The
changes that I’ve made between drafts 1 and 2 ultimately have not been much. I
did not receive much if any feedback on where my essay was going other than it
was alright in the sense that it was purely just a work I was elaborating upon,
an idea that with more additional information, I expanded a few ideas in a
seemingly coherent paper. I will search for more opportunities to revise my
essay, but I don’t believe there was much to change right now. The reverse
outline I made did show some discerning key terms between paragraphs, but the
central idea is still highly prevalent through the entirety of my paper.
An Open
Collection of Thoughts
There
is confusion in choice. The difference between one story and another is the
explicit ending; the tell of a tale is how articulately the story is formed,
how masterfully its conclusion is spun, like a silk web, waiting to be found. Time
and again, what is assumed to occur, is different from what occurs; the
disappointment ensued from such a bittersweet realization is often hard to
fathom, to stomach, like the journey to somewhere new.
The man
that climbs down these steps into the oblivion that is the burrowed subway has
a goal in mind. He descends, quickly, seemingly fluid in motion, as he
navigates between the estranged persons tumbling around him, from the grotesque
stares and disturbing lurches at him, his character. Why bother to be consumed
by the faces around you? There is no value, no point, in memorizing an entity
that doesn’t smile. So, in this stream of consciousness, the man boards the
open doors bestowed upon him, jostled to the middle of the car by fellows more entitled
than he, and soon enters the semblance of normality. Normality. Customariness.
Familiarity. And his destination? As soon as he stumbles from the crevices of
deep thought, he’ll have missed his stop; time to retrace his steps.
Malcolm
Gladwell in the essay The Art of Failure
elaborates this conventional disappointment, the denotation of an established
win that’s arbitrarily highlighted by loss. To shed some light on this, take
into consideration the absence of thought. Whereas a step-by-step guide
detailing the twists and turns to get from point A to point B may prove useful
in some sense of the word, “human beings... falter under pressure” so much to
the point that when equipped with the tools to withstand any and all form of
failure, submit to said failure, unexpectedly (Gladwell). Take the magnifying
glass closer. What is failure if it is personified by the varying perspectives
around a person? What is it if it differs from person to person?

^^^^^^^^

State whether each statement below agrees with the essay above, answering yes or no and quoting the exact words of the essay that decide it: (a) The writer received detailed feedback on where the essay was going. (b) The man in the subway misses his stop. (c) The reverse outline showed that the central idea no longer runs through the paper.

> Data section:
^^^^^^^^

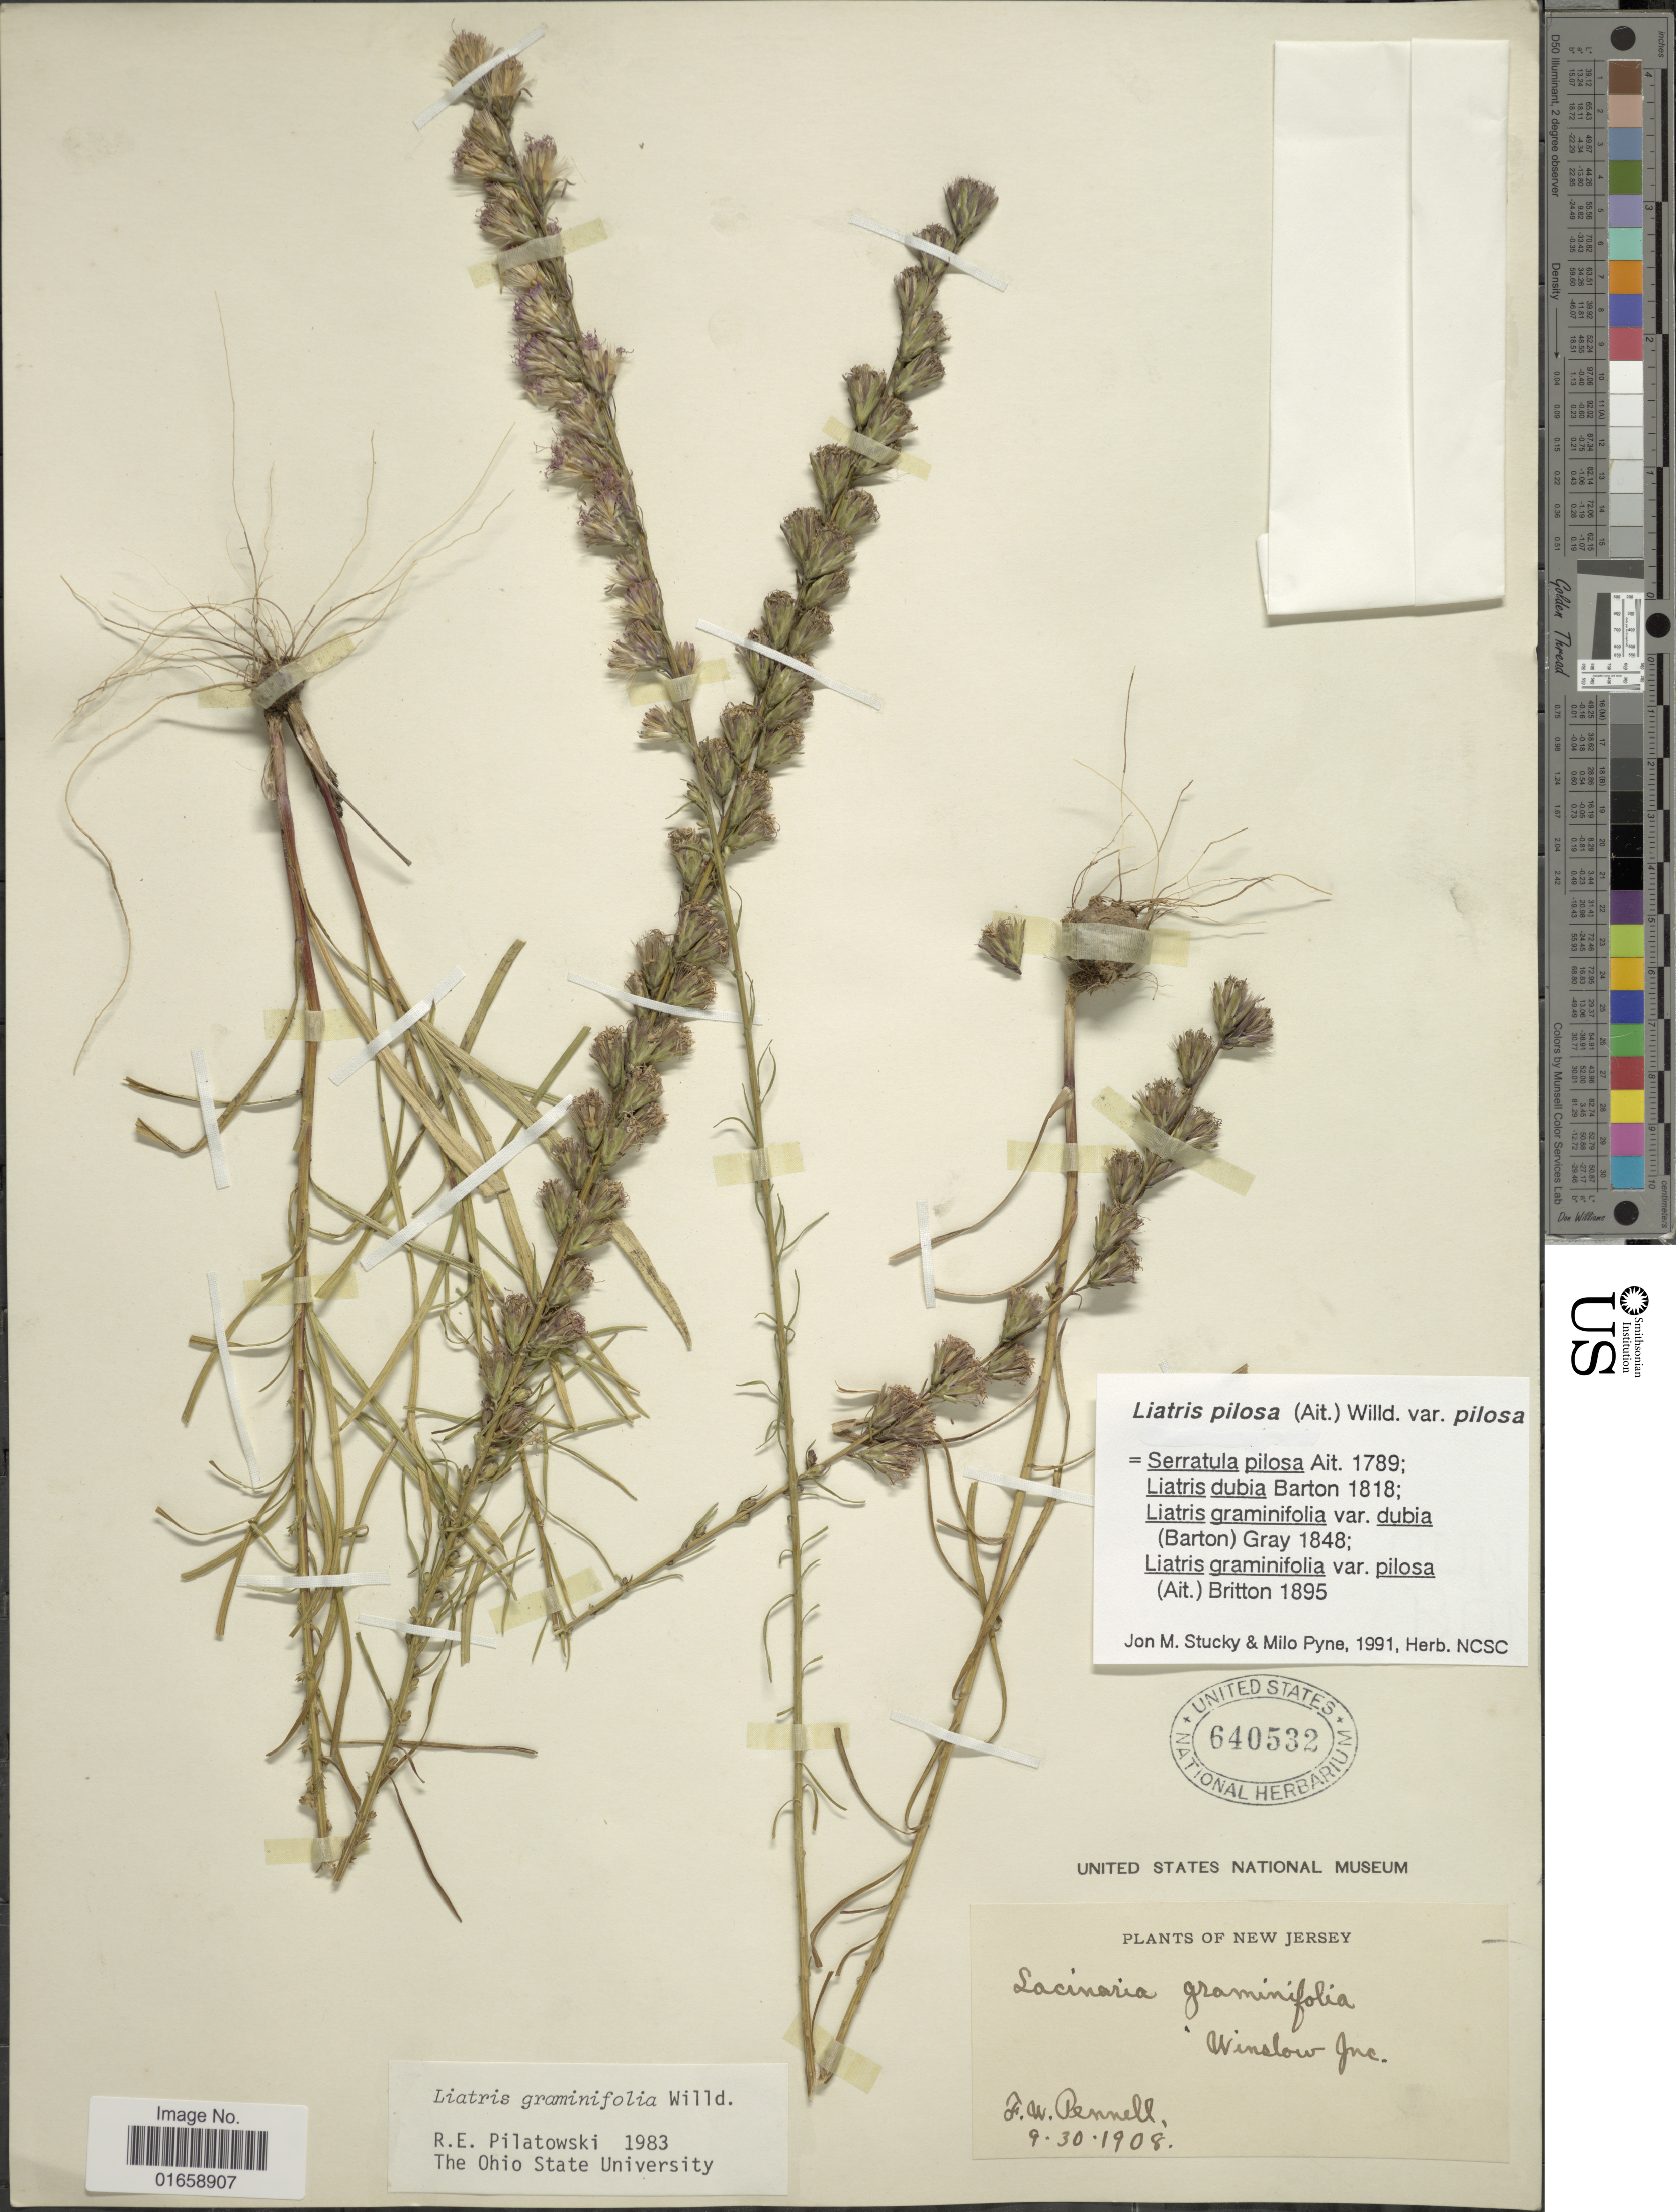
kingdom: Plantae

^^^^^^^^

> Answer in full:
(a) No: "I did not receive much if any feedback on where my essay was going"
(b) Yes: "he’ll have missed his stop; time to retrace his steps."
(c) No: "the central idea is still highly prevalent through the entirety of my paper."